A single train/test split maded with the train_test_split function in the cross_validation library:

In [19]:
# Split the data into train/test data sets with 30% reserved for testing
X_train, X_test, y_train, y_test = train_test_split(DF, df_target['Democracy'], test_size=0.3, random_state=0)

# Build an SVC model for predicting the polical regime using training data
clf = svm.SVC(kernel='linear', C=1).fit(X_train, y_train)

# Now measure its performance with the test data
clf.score(X_test, y_test)

0.8

It is quiet good ! Let's try to do better with a K-Fold cross validation.

Indeed, a K- Fold cross validation made with K = 5 give us an even better result :

In [20]:
# We give cross_val_score a model, the entire data set and its "real" values, and the number of folds:
scores = cross_val_score(clf, DF, df_target['Democracy'], cv=5)

# Print the accuracy for each fold:
print(scores)

# And the mean accuracy of all 5 folds:
print(scores.mean())

[0.87878788 0.87878788 0.84848485 0.81818182 0.84375   ]
0.8535984848484848


Now we can use our model to predict the political regime of a 'fake' country, by choosing arbitrary parameters.

Play with it !

In [35]:
# parameters of our test country : 
expectancy = 80
popD = 150
gini = 29
ageMed = 35
skyscraper = 260
children = 2
pressF = 20

if clf.predict([[expectancy, popD, gini, ageMed, skyscraper, children, pressF]]) == 1:
    print('This country is a democracy.')
else:
    print('This country is not a democracy.')

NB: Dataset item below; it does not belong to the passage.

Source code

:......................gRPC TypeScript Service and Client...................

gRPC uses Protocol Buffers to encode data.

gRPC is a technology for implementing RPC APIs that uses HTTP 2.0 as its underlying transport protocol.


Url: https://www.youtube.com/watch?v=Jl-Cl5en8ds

This country is a democracy.


We could also try with a polynomial kernel, but here it is overfiting, and the results are not so good:

In [6]:
clf = svm.SVC(kernel='poly', C=1)
scores = cross_val_score(clf, DF, df_target['Democracy'], cv=5)
print(scores)
print(scores.mean())

[0.48484848 0.57575758 0.54545455 0.54545455 0.53125   ]
0.5365530303030303